Postgres Sidecar entry

• parentID: spiffe://example.org/spire-agent-node: agent SPIFFE ID
• spiffeID: spiffe://example.org/postgres-sidecar: SVID SPIFFE ID
• selector: k8s:container-name:postgres-sidecar: workload must be in container postgres-sidecar
• selector: k8s:ns:postgres-ns: workload must be in namespace postgres-ns
• ttl 60: SVIDs expires in 60 seconds

Api Sidecar entry

• parentID spiffe://example.org/spire-agent-node: node SPIFFE ID
• spiffeID spiffe://example.org/api: SVID SPIFFE ID
• selector k8s:container-name:api: workload must be in container api
• selector k8s:ns:api-ns: workload must be in namespace api-ns
• dns symuser: SVID used to validate users on Postgres must contains the user name they want to authenticate as a DNS
• ttl 60: SVIDs expires in 60 seconds

Api proxy

• parentID spiffe://example.org/spire-agent-node: node SPIFFE ID
• spiffeID spiffe://example.org/api-proxy: SVID SPIFFE ID
• selector k8s:container-name:api-proxy: workload must be in container api-proxy
• selector k8s:ns:api-ns: workload must be in namespace api-ns
• ttl 60: SVIDs expires in 60 seconds

Client proxy

• parentID spiffe://example.org/spire-agent-node: node SPIFFE ID
• spiffeID spiffe://example.org/client-proxy: SPIFFE ID del SVID
• selector k8s:container-name:client-proxy: workload must be in container client-proxy
• selector k8s:ns:client-ns: workload must be in namespace client-ns
• ttl 60: SVIDs expires in 60 seconds

Steps

For this example we uses kind with a cluster that allows the use of psat

1. 1-cluster-create.sh: download all dependencies and creates a cluster (using kind).
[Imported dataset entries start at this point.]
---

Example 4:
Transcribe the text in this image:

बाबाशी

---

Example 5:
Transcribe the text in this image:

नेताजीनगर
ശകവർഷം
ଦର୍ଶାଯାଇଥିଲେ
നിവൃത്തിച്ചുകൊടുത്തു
In case kind or kubectl this script download them on folder ./bin, creates a link to them if exists.
2. 2-build-images.sh: build required images (spiffe-helper, api y client).
3. 3-deploy.sh: add images to kind and creates namespaces with all required entries.
4. 4-call-client.sh: call CLI to get customers from postgres.
5. 5-make-db-fails.sh: updates DNS for postgres SVID to an invalid user. To validate connection is broken execute 4-call-client.sh, getting status 500.
6. 6-make-envoy-mtls-fails.sh: update selector on api-proxy entry, to prevent api-proxy to get new SVIDs, after ~1m call 4-call-client.sh to get status 503.
7. 7-restore-entries.sh: restore entries to initial state. After some seconds execute 4-call-client.sh to verify cient is able to connect postgres again.
8. 8-cluster-delete.sh: delete cluster.